How'd you make the top man?


----------



## fishmaster11 (Feb 21, 2012)

i took a bullet sinker i had and drilled it out just a little so i could fit the wire trough it not sure of the size it was just one of the bigger ones i had it was kinda a test run but it turned out pretty good so i made a few of them once i have a little more time to run to basspro im gonna come up with a "parts list" and maybe a video on how i made them


----------



## Jdholmes (Feb 21, 2012)

That'd be awesome!


----------



## Leelatt (Feb 22, 2012)

what size wire did you use, it looks pretty thick, do you think thinner wire would work just as well? I was thinking about how to make one, and you went the same way I would have by using a bullet sinker and drilling it out. How did you get all 3 arms onto just 1 ring? I was thinking about running the arms into a terminal ring and then crimping them down and soldering the bullet sinker to the crimped area of the ring terminal but that would require a rather large bullet sinker.


----------



## fishmaster11 (Feb 22, 2012)

well i used two of the ones i made today and went down to stones river just outside nashville just to try them out. didnt think i would catch much but little did i know before i moved here a few years ago they stocked it with rainbow, so after catching one on just a roster tail i figured why not so put 3 on my alabama rig and it was awesome lol. i brought one in every few cast, considering i had only fished there once before not sure if its always that good or all the hype to the "Alabama rig" is for real either way i like it as far as how i got down to one eye not sure if i could put it into words lol ill post some pics on how i did it


----------



## fishmaster11 (Feb 22, 2012)

i used 16g wire but i think most are 18 maybe 20 but they use spring steel and home depot didnt have any so i got a little thicker the 18g seamed a little weak im going to make some out of spring steel i found a place today i can get some still cheaper than buying a rig 55ft and its only $11 and can make 10 or more out of that much but not sure how soon that will be im gonna try making an acrylic head to hope i can get them up soon


----------



## Jim (Feb 22, 2012)

nice job man! :beer:


----------



## fishmaster11 (Feb 23, 2012)

ok so here are some pics on how i made them


----------



## fishmaster11 (Feb 23, 2012)

tried to take enough pics to show how i went about it


----------



## fishmaster11 (Feb 23, 2012)

hope these pics help i know its not much to go off of but i think it shows the basic on how to do it for anyone who wants to try im sure there are hundreds of ways it can be done if anyone try and does something diff. let me know im always up for improving an idea


----------



## Jim (Feb 23, 2012)

Thanks for taking the time to show us! :beer:

I did read that some people are weighing down one of the arms for a consistent pattern in the water. Does that make sense to you guys?

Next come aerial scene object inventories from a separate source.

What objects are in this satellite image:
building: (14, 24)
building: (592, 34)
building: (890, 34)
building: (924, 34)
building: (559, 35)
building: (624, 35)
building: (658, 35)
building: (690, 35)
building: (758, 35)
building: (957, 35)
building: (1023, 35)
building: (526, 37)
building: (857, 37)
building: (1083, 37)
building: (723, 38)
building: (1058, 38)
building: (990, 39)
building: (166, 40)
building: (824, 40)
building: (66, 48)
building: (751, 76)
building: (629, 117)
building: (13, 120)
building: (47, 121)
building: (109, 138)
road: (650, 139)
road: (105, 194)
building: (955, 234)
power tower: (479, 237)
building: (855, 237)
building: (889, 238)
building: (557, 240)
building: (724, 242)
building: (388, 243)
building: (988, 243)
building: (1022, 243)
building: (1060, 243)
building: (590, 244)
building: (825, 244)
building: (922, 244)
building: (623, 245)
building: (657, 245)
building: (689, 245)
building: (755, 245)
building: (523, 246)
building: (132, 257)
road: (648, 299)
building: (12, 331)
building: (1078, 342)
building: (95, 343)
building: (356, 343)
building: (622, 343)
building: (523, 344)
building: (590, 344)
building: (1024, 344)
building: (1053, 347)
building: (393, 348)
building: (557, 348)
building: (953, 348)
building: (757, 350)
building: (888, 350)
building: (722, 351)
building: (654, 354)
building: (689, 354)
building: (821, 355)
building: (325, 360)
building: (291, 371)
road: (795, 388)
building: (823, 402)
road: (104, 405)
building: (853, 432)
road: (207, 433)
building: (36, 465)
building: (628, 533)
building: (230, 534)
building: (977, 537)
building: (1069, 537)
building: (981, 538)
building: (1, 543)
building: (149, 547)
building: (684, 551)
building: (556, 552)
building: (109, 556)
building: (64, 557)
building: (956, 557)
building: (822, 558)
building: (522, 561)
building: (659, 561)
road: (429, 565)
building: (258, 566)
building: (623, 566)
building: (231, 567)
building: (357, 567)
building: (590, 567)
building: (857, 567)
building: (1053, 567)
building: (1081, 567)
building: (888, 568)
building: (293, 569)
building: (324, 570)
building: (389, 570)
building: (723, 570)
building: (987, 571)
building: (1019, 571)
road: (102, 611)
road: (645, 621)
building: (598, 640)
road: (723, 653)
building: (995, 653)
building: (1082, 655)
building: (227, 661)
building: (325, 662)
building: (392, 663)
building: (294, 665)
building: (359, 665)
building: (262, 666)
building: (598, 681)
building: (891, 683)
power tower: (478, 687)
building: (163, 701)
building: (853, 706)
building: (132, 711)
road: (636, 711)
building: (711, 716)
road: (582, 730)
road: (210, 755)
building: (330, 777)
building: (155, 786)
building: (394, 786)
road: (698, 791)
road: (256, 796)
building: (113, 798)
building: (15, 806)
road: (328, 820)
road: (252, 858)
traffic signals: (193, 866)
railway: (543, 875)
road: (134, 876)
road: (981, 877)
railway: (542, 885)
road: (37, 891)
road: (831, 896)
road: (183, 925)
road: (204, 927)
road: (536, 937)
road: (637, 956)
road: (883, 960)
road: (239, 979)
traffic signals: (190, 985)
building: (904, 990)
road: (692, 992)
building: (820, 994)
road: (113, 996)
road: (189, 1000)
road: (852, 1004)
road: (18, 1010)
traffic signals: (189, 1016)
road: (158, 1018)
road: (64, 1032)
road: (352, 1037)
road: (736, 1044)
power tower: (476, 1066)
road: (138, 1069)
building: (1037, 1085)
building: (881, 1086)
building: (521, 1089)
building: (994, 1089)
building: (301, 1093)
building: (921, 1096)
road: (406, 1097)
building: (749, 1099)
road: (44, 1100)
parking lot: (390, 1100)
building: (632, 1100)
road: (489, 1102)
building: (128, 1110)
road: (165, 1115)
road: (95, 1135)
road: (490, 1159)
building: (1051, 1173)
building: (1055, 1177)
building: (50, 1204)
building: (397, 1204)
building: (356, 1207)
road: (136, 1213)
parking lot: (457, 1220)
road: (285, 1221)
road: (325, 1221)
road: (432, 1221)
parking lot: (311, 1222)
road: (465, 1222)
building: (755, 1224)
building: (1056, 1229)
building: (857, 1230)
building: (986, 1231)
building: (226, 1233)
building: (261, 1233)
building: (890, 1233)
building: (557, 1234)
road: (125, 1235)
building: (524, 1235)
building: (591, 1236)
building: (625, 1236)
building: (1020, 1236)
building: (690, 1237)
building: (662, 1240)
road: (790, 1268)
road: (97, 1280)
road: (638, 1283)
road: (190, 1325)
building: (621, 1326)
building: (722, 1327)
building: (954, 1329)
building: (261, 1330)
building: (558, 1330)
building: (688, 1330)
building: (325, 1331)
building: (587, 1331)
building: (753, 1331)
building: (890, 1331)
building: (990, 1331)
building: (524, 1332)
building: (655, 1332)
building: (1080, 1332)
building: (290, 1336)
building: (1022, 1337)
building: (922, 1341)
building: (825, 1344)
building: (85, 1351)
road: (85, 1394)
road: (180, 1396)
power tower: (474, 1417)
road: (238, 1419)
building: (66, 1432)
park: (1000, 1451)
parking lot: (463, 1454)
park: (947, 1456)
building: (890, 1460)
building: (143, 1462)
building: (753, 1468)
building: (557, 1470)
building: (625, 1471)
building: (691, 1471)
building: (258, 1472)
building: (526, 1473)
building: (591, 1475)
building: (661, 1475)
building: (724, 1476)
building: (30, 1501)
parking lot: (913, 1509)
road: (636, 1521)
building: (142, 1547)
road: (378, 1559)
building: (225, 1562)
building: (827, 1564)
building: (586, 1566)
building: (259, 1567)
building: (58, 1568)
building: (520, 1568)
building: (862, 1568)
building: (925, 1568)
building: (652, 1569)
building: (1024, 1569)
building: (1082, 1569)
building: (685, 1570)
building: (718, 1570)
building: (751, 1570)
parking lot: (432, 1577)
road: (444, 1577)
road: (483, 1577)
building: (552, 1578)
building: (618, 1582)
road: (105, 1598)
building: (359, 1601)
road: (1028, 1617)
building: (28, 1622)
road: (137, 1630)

So they put a little lead type weight on one of the arms and then when they throw the rig it in the water that arm is always at the bottom on the retrieve. Am I describing this clearly? :lol:


----------



## Proyotehunter (Mar 14, 2012)

I designed that years ago when I was about 9 and CA would not allow me to use or market it since we coud not use more than one hook. I kick my self in the arse when I see this since I actually had the idea long before.


----------



## bAcKpAiN (Mar 14, 2012)

This rig is honestly nothing new, it has been used for eons trolling for stripers. It has just made the spotlight by one dude thrashing a bass tournament with a catchy name to it. 

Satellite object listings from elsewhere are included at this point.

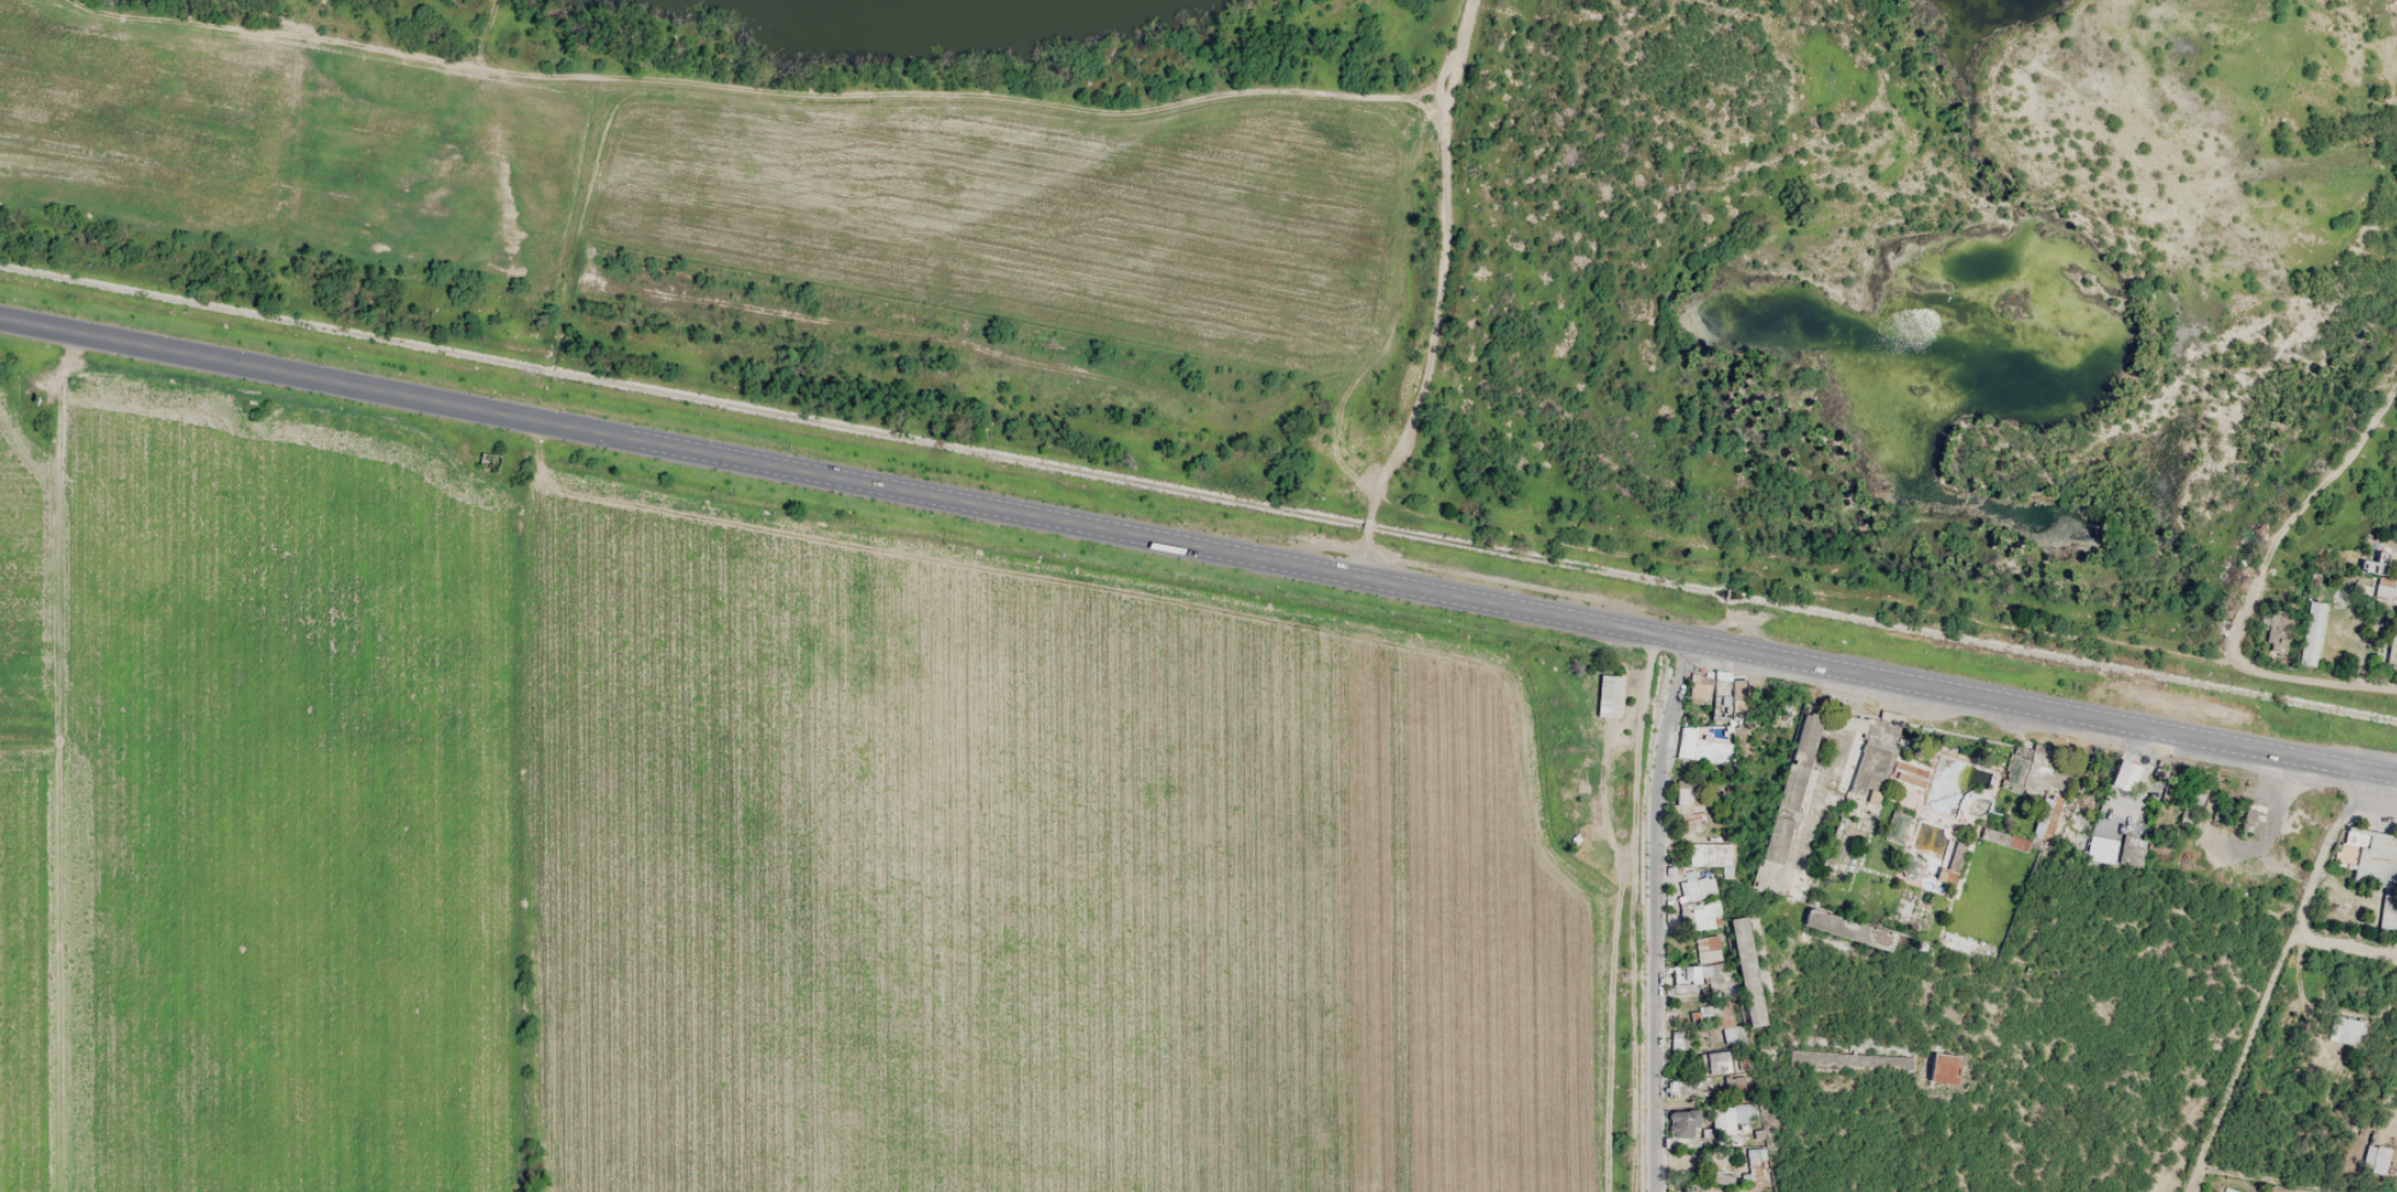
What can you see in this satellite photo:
road: (840, 476)
road: (2296, 514)
road: (2313, 677)
road: (2038, 707)
road: (1656, 914)
road: (2345, 945)
road: (2274, 981)
road: (2262, 1179)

I bet you could buy them for $3/ea in bait shops everywhere a week before Elias won the FLW tournament with one.


----------



## fender66 (Mar 14, 2012)

That's a great job! Awesome thread.


----------



## Galveston340 (Mar 15, 2012)

*....good post! My younger Brother made one out of an old wind chime that he was going to trash! If you guys are going to make one for use in Salt Water be sure and use something like stainless strand or bailing wire so it will hold up.*


----------